#### WHAT IS EXPECTED:
Return every line in the items below that contains the string "part". Case counts, so lines with the word in a different case do not count.

(Extracted data entries)
^^^^^^^^^^^^^^^^
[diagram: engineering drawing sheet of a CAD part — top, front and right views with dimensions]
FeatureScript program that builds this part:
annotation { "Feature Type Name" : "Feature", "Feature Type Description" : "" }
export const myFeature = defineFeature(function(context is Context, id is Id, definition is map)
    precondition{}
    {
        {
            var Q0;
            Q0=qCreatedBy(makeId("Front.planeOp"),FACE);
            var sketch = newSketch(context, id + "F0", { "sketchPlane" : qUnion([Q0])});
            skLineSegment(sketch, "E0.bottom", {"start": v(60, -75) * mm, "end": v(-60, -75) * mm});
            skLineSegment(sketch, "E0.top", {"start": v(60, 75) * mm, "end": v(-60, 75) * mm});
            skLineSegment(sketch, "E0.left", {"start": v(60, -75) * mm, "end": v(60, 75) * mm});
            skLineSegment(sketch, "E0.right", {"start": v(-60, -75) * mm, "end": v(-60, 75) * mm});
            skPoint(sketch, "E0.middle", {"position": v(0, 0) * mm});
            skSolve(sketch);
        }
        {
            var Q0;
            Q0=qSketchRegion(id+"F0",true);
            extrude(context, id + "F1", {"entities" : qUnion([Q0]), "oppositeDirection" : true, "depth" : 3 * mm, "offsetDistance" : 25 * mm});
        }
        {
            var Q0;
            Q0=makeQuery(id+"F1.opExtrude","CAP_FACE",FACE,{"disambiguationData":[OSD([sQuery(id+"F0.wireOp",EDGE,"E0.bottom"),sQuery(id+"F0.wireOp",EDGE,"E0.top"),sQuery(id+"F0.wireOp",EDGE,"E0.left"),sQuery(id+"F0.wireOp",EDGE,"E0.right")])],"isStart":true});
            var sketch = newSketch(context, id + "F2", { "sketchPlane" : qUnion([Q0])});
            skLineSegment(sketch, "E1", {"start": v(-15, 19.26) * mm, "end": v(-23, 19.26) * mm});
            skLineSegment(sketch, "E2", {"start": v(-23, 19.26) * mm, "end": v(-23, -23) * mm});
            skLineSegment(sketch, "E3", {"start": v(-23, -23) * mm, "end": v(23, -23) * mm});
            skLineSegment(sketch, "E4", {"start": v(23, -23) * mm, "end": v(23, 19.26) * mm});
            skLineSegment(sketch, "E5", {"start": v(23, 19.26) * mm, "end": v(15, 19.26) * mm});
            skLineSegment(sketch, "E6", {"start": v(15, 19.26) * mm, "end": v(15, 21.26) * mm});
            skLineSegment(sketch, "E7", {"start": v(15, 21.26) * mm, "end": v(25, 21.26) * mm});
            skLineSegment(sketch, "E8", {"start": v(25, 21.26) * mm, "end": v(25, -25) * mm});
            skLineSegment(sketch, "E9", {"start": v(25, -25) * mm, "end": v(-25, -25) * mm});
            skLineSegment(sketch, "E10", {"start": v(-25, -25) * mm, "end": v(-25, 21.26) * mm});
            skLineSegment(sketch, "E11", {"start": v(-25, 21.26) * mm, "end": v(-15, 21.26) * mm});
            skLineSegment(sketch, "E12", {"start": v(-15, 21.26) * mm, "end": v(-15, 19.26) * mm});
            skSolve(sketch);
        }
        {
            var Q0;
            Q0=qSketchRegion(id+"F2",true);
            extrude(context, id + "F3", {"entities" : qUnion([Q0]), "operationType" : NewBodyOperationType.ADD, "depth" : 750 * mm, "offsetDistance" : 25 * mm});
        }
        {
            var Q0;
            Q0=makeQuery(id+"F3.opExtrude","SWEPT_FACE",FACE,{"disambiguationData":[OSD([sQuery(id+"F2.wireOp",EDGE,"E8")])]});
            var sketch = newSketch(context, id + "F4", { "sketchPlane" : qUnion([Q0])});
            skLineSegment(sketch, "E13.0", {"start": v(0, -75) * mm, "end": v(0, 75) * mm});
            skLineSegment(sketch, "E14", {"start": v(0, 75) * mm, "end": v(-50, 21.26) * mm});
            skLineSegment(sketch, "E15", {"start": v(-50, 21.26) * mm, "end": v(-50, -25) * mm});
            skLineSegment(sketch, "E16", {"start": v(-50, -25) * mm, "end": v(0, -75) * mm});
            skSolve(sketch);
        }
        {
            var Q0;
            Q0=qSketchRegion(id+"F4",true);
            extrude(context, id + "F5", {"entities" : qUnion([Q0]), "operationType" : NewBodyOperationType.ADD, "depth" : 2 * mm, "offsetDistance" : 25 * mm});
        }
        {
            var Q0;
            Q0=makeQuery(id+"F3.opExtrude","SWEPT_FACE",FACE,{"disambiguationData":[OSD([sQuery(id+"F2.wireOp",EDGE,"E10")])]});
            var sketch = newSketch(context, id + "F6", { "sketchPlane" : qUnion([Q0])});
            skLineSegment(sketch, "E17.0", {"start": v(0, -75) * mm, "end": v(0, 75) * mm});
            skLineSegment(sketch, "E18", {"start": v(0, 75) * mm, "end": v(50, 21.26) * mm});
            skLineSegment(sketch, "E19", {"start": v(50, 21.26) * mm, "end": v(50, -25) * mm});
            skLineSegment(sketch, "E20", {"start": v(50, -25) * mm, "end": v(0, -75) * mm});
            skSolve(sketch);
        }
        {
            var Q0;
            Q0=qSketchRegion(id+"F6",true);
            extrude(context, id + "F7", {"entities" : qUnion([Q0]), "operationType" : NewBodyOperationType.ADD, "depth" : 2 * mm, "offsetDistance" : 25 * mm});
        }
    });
^^^^^^^^^^^^^^^^
#### RESPONSE TO THIS TASK:
[diagram: engineering drawing sheet of a CAD part — top, front and right views with dimensions]
FeatureScript program that builds this part:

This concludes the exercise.